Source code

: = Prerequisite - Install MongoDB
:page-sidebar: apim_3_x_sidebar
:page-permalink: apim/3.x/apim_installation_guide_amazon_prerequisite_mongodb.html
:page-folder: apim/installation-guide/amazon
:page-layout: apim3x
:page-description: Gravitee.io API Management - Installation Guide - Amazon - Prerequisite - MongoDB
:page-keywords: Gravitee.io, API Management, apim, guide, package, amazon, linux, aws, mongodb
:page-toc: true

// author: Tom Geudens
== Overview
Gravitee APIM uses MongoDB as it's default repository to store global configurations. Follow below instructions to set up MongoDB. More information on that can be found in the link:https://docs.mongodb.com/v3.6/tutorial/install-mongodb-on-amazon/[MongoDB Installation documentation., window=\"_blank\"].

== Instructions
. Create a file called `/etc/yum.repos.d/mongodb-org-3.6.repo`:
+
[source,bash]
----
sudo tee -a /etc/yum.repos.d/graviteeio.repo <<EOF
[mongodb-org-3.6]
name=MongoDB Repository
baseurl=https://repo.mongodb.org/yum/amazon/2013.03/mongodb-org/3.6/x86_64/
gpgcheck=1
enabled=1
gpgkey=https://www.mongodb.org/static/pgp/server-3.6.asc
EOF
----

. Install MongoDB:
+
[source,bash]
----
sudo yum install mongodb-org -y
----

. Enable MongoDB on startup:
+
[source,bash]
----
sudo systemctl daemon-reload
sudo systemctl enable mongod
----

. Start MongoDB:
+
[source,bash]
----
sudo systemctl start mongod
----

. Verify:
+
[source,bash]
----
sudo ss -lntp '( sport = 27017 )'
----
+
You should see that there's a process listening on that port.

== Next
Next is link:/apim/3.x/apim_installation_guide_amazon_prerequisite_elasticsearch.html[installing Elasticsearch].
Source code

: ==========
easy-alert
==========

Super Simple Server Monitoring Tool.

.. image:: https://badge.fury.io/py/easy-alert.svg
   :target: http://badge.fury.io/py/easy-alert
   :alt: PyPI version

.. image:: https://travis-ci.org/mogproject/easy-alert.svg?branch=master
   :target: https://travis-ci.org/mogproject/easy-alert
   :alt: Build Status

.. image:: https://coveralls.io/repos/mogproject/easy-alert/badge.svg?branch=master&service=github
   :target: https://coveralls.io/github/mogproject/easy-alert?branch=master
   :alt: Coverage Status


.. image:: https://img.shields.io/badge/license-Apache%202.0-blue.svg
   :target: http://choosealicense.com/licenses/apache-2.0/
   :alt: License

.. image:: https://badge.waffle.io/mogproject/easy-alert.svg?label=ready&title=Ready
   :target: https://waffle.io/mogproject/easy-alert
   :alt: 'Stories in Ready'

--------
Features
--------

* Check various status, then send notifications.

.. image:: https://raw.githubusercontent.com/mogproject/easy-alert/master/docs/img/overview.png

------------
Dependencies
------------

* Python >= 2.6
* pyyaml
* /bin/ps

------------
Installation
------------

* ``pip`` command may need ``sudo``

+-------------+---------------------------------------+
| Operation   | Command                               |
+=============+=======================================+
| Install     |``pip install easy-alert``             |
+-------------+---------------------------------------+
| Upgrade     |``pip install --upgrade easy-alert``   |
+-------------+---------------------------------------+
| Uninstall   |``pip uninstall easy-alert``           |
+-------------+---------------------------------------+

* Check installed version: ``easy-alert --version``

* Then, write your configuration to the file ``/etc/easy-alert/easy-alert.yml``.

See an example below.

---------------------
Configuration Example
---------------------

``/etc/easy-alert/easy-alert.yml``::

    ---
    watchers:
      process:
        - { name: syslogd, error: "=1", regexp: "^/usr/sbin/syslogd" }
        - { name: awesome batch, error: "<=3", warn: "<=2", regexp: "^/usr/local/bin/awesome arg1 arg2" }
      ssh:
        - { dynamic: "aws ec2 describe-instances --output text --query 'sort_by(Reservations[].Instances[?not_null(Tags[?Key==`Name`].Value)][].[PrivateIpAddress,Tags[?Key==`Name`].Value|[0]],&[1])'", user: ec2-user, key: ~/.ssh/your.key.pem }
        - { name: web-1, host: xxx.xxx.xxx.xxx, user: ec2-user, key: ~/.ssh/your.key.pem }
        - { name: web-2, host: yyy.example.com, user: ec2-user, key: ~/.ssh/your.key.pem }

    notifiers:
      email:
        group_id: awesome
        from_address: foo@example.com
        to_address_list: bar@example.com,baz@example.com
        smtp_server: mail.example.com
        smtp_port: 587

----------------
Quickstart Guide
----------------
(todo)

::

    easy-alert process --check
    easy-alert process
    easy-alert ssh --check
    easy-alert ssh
□ □ □ □
**Task to complete:** Give back the whole of the data above, exactly as written.

**Result of the exercise:**
Source code

: = Prerequisite - Install MongoDB
:page-sidebar: apim_3_x_sidebar
:page-permalink: apim/3.x/apim_installation_guide_amazon_prerequisite_mongodb.html
:page-folder: apim/installation-guide/amazon
:page-layout: apim3x
:page-description: Gravitee.io API Management - Installation Guide - Amazon - Prerequisite - MongoDB
:page-keywords: Gravitee.io, API Management, apim, guide, package, amazon, linux, aws, mongodb
:page-toc: true

// author: Tom Geudens
== Overview
Gravitee APIM uses MongoDB as it's default repository to store global configurations. Follow below instructions to set up MongoDB. More information on that can be found in the link:https://docs.mongodb.com/v3.6/tutorial/install-mongodb-on-amazon/[MongoDB Installation documentation., window=\"_blank\"].

== Instructions
. Create a file called `/etc/yum.repos.d/mongodb-org-3.6.repo`:
+
[source,bash]
----
sudo tee -a /etc/yum.repos.d/graviteeio.repo <<EOF
[mongodb-org-3.6]
name=MongoDB Repository
baseurl=https://repo.mongodb.org/yum/amazon/2013.03/mongodb-org/3.6/x86_64/
gpgcheck=1
enabled=1
gpgkey=https://www.mongodb.org/static/pgp/server-3.6.asc
EOF
----

. Install MongoDB:
+
[source,bash]
----
sudo yum install mongodb-org -y
----

. Enable MongoDB on startup:
+
[source,bash]
----
sudo systemctl daemon-reload
sudo systemctl enable mongod
----

. Start MongoDB:
+
[source,bash]
----
sudo systemctl start mongod
----

. Verify:
+
[source,bash]
----
sudo ss -lntp '( sport = 27017 )'
----
+
You should see that there's a process listening on that port.

== Next
Next is link:/apim/3.x/apim_installation_guide_amazon_prerequisite_elasticsearch.html[installing Elasticsearch].
Source code

: ==========
easy-alert
==========

Super Simple Server Monitoring Tool.

.. image:: https://badge.fury.io/py/easy-alert.svg
   :target: http://badge.fury.io/py/easy-alert
   :alt: PyPI version

.. image:: https://travis-ci.org/mogproject/easy-alert.svg?branch=master
   :target: https://travis-ci.org/mogproject/easy-alert
   :alt: Build Status

.. image:: https://coveralls.io/repos/mogproject/easy-alert/badge.svg?branch=master&service=github
   :target: https://coveralls.io/github/mogproject/easy-alert?branch=master
   :alt: Coverage Status


.. image:: https://img.shields.io/badge/license-Apache%202.0-blue.svg
   :target: http://choosealicense.com/licenses/apache-2.0/
   :alt: License

.. image:: https://badge.waffle.io/mogproject/easy-alert.svg?label=ready&title=Ready
   :target: https://waffle.io/mogproject/easy-alert
   :alt: 'Stories in Ready'

--------
Features
--------

* Check various status, then send notifications.

.. image:: https://raw.githubusercontent.com/mogproject/easy-alert/master/docs/img/overview.png

------------
Dependencies
------------

* Python >= 2.6
* pyyaml
* /bin/ps

------------
Installation
------------

* ``pip`` command may need ``sudo``

+-------------+---------------------------------------+
| Operation   | Command                               |
+=============+=======================================+
| Install     |``pip install easy-alert``             |
+-------------+---------------------------------------+
| Upgrade     |``pip install --upgrade easy-alert``   |
+-------------+---------------------------------------+
| Uninstall   |``pip uninstall easy-alert``           |
+-------------+---------------------------------------+

* Check installed version: ``easy-alert --version``

* Then, write your configuration to the file ``/etc/easy-alert/easy-alert.yml``.

See an example below.

---------------------
Configuration Example
---------------------

``/etc/easy-alert/easy-alert.yml``::

    ---
    watchers:
      process:
        - { name: syslogd, error: "=1", regexp: "^/usr/sbin/syslogd" }
        - { name: awesome batch, error: "<=3", warn: "<=2", regexp: "^/usr/local/bin/awesome arg1 arg2" }
      ssh:
        - { dynamic: "aws ec2 describe-instances --output text --query 'sort_by(Reservations[].Instances[?not_null(Tags[?Key==`Name`].Value)][].[PrivateIpAddress,Tags[?Key==`Name`].Value|[0]],&[1])'", user: ec2-user, key: ~/.ssh/your.key.pem }
        - { name: web-1, host: xxx.xxx.xxx.xxx, user: ec2-user, key: ~/.ssh/your.key.pem }
        - { name: web-2, host: yyy.example.com, user: ec2-user, key: ~/.ssh/your.key.pem }

    notifiers:
      email:
        group_id: awesome
        from_address: foo@example.com
        to_address_list: bar@example.com,baz@example.com
        smtp_server: mail.example.com
        smtp_port: 587

----------------
Quickstart Guide
----------------
(todo)

::

    easy-alert process --check
    easy-alert process
    easy-alert ssh --check
    easy-alert ssh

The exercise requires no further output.